GMM
Deletion, insertion and duplication events giving rise to copy number variations (CNVs) have been found genome-wide in the humans and other species.
Such genomic aberrations were identified already more than a decade ago using array-based comparative hybridization. They can also be detected using
data from SNP genotyping arrays, typically by combining the intensities of the two probes for a given SNP and comparing to the same SNP from other arrays (thus deriving a copy number ratio).
Significant shift from the baseline (unit ratio or zero log ratio) reflects copy number changes. Such changes can be identified in many ways, for example, one can use segmentation algorithms to partition the signal then try to classify such segments into gain, copy neutral and loss status.
Yet, for large datasets, one can take advantage of the signal distribution at each SNP, and cluster each individual from the distribution into a component that would reflect a given copy number change.
We developped a Gaussian Mixture Model, which detect copy number variation from the distribution of copy number ratios. From the data, it will fit one component for each of the following copy number states: deletion, copy-neutral, 1 and 2 additional copy; with a constraint on the difference between the mixture means. Then for a given individual, it will determine the probabilities for each copy number state and compute the expected copy number (dosage).

__Task instructions__:
a: In the text on detecting copy number variation, switch "probabilities" to "likelihoods" and give the passage again, beginning at the words "We developped a" and stopping after "copy number (dosage).".
b: Name every copy number state for which the model in the copy number variation text fits a component.
c: Write the next part of the text on the Gaussian Mixture Model for copy number variation, picking up after its last sentence.

[Records from a collection]
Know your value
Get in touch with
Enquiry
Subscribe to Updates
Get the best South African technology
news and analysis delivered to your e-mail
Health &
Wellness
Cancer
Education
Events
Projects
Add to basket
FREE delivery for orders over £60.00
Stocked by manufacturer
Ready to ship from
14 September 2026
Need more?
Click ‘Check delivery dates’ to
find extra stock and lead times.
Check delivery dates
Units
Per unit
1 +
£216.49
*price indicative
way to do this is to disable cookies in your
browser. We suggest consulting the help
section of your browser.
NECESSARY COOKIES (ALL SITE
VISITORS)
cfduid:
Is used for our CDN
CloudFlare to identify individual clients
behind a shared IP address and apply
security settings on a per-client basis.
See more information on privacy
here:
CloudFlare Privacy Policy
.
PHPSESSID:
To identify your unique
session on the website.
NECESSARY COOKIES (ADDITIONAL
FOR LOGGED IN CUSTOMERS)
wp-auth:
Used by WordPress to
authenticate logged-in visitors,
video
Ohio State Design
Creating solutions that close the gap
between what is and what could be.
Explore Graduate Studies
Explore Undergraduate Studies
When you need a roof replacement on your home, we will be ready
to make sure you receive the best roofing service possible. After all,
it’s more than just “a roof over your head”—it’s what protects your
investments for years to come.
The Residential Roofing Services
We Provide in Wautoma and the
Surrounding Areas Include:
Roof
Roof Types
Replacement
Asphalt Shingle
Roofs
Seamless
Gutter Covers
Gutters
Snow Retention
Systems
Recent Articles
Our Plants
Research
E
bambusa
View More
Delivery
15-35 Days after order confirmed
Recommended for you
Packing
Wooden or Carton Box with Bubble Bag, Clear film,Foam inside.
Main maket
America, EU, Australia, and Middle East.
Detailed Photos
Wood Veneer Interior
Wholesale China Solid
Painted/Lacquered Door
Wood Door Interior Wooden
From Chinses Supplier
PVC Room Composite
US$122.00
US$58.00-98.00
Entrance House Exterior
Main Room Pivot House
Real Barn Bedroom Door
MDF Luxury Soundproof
...
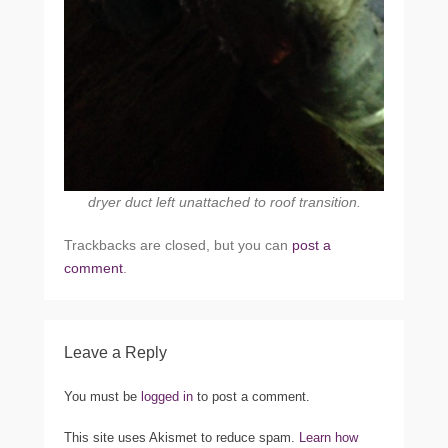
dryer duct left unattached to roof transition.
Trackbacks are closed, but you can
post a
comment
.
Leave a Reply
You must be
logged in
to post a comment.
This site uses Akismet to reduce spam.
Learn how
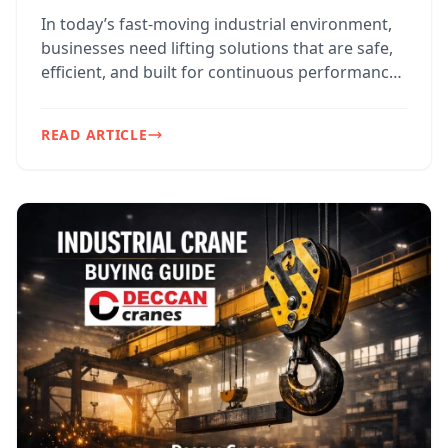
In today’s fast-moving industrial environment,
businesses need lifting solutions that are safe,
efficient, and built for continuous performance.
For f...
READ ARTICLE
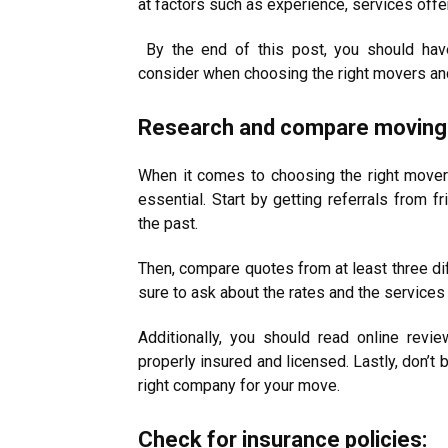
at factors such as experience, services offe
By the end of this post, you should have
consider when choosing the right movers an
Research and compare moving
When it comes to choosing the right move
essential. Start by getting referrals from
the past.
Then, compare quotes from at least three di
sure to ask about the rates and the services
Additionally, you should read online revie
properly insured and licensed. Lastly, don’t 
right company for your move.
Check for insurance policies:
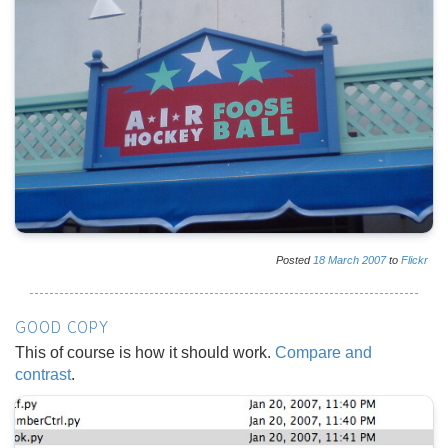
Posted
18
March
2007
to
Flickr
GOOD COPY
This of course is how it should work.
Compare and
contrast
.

__Solved tasks__:
a:
We developped a Gaussian Mixture Model, which detect copy number variation from the distribution of copy number ratios. From the data, it will fit one component for each of the following copy number states: deletion, copy-neutral, 1 and 2 additional copy; with a constraint on the difference between the mixture means. Then for a given individual, it will determine the likelihoods for each copy number state and compute the expected copy number (dosage).

b:
- Deletion
- Copy-neutral
- 1 additional copy
- 2 additional copies

c:
Contents
License
The GMM algorithm is licensed under the GNU General Public License, version 2 or later. For details, see http://www.gnu.org/licenses/old-licenses/gpl-2.0.html.
Usage
The GMM can be applied to identify CNVs from any rectangular matrix of copy number ratio.
Requirements
If you have the MATLAB software, you can directly use the source code.
Otherwise, you will need to download the Matlab Component Runtime to use the executables (see Download section).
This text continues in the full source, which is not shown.